Phosh uses Chatty, which is based on libpurple, so doesn't work with Padfoot.
In the end, I tried Mobian. This is regular ordinary Debian Bullseye, plus a few Phosh packages. Installing Empathy and Padfoot together (Chatty is bundled but doesn't work), I have a working setup \o/ - although there are many warts, I can use Deltachat on Linux Mobile in at least one configuration.
I'll probably keep Mobian for a while though, it's exactly what I want in a mobile phone. Yes, I am peculiar.
Installing
There is a share/
directory in this project that contains a bunch of files.
They should be placed into /usr/share
, following the same layout. Then put
the binary into /usr/lib/telepathy/telepathy-padfoot
.
I should probably put this into the makefile.
Running
D-Bus activation is not enabled yet, since it gets in the way of disaster-driven
development. Just run the telepathy-padfoot
binary as the same user that your
chat client will be running as. It registers to the DBUS session bus, and
will be picked up next time your chat client scans (which may need a restart).
Setup messages
If you send an autocrypt setup message while a padfoot connection is up, it will notice it and open a channel asking you to reply with a message like:
IMEX: <id> nnnn-nnnn-nnnn-nnnn-nnnn-nnnn-nnnn-nnnn-nnnn
The ID is the delta-generated message ID, while the rest is the setup code. No whitespace!
This bit is still extremely janky; it should instead be a magic channel type or action button of some kind. It is, however, functional.
Delta wants us to enable the "Send copy to self" option in settings. That's exposed as "Bcc self" in the advanced options in Empathy. Once enabled, messages you send via Padfoot will appear in other clients. However, messages you send from other clients don't appear in Padfoot yet because it mostly ignores self messages as a dirty hack to avoid double-showing messages. Progess though.

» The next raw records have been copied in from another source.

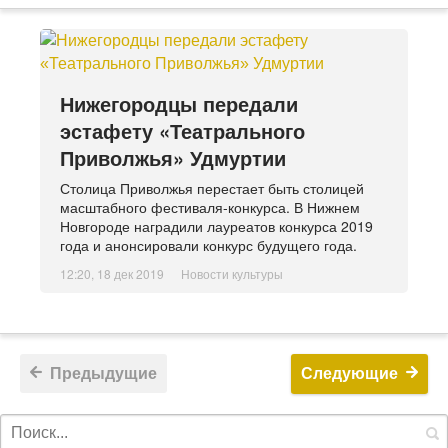
Нижегородцы передали
эстафету «Театрального
Приволжья» Удмуртии
Столица Приволжья перестает быть столицей
масштабного фестиваля-конкурса. В Нижнем
Новгороде наградили лауреатов конкурса 2019
года и анонсировали конкурс будущего года.
12:20, 18 дек 2019
Новости культуры
Предыдущие
Следующие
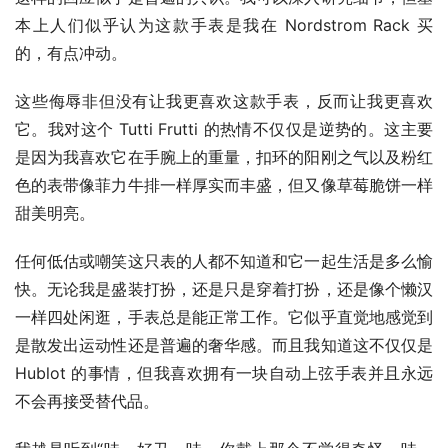
本上人们似乎认为这款手表是我在 Nordstrom Rack 买
的，有点冲动。
这些侮辱非但没有让我更喜欢这款手表，反而让我更喜欢
它。我对这个 Tutti Frutti 的热情不仅仅是逆势的。这主要
是因为我喜欢它在手腕上的重量，扣环的阳刚之气以及粉红
色的表带像菲力牛排一样厚实而丰盛，但又像草莓脆饼一样
甜美明亮。
任何低估或嘲笑这只表的人都不知道和它一起生活是多么愉
快。无论我是盛装打扮，还是只是穿着打扮，还是像个懒汉
一样四处闲逛，手表总是能正常工作。它似乎直觉地感觉到
是散发出运动性还是普遍的奢华感。而且我知道这不仅仅是 
Hublot 的事情，但我喜欢拥有一块自动上弦手表并且永远
不会再接受替代品。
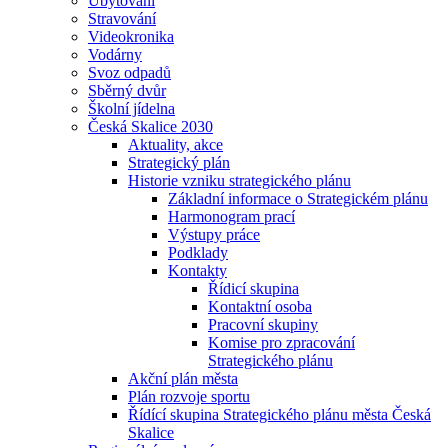
Ubytování
Stravování
Videokronika
Vodárny
Svoz odpadů
Sběrný dvůr
Školní jídelna
Česká Skalice 2030
Aktuality, akce
Strategický plán
Historie vzniku strategického plánu
Základní informace o Strategickém plánu
Harmonogram prací
Výstupy práce
Podklady
Kontakty
Řídicí skupina
Kontaktní osoba
Pracovní skupiny
Komise pro zpracování
Strategického plánu
Akční plán města
Plán rozvoje sportu
Řídící skupina Strategického plánu města Česká
Skalice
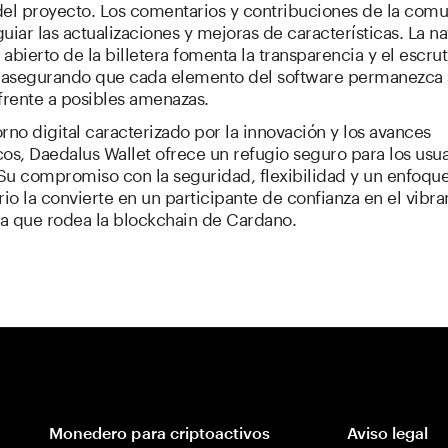
del proyecto. Los comentarios y contribuciones de la com
uiar las actualizaciones y mejoras de características. La na
abierto de la billetera fomenta la transparencia y el escrut
, asegurando que cada elemento del software permanezca 
frente a posibles amenazas.
rno digital caracterizado por la innovación y los avances
os, Daedalus Wallet ofrece un refugio seguro para los usu
Su compromiso con la seguridad, flexibilidad y un enfoqu
rio la convierte en un participante de confianza en el vibra
a que rodea la blockchain de Cardano.
Monedero para criptoactivos
Aviso legal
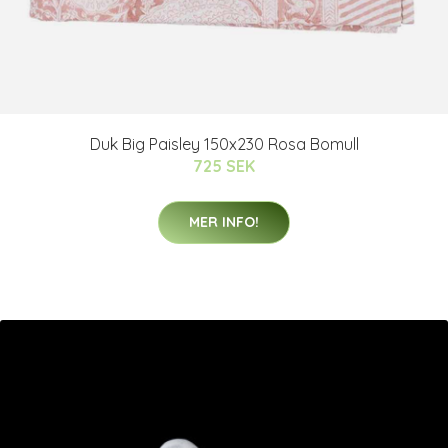
Duk Big Paisley 150x230 Rosa Bomull
725 SEK
MER INFO!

Autogenerated telepathy DBUS bindings
It makes use of the dbus-codegen-rust
crate to convert the
telepathy interface specs into
the executable code in src/telepathy
. This is checked in, but can be
regenerated like so:
$ git submodule init telepathy-spec
$ git submodule update telepathy-spec
$ cargo install dbus-codegen
$ ./scripts/dbus-codegen
dbus-codegen-rust
doesn't seem to handle namespaced attributes properly, so
we modify the XML files in telepathy-spec
... with sed
. The tp:type
attribute is renamed to tp:typehint
. This will be fixed in the next release.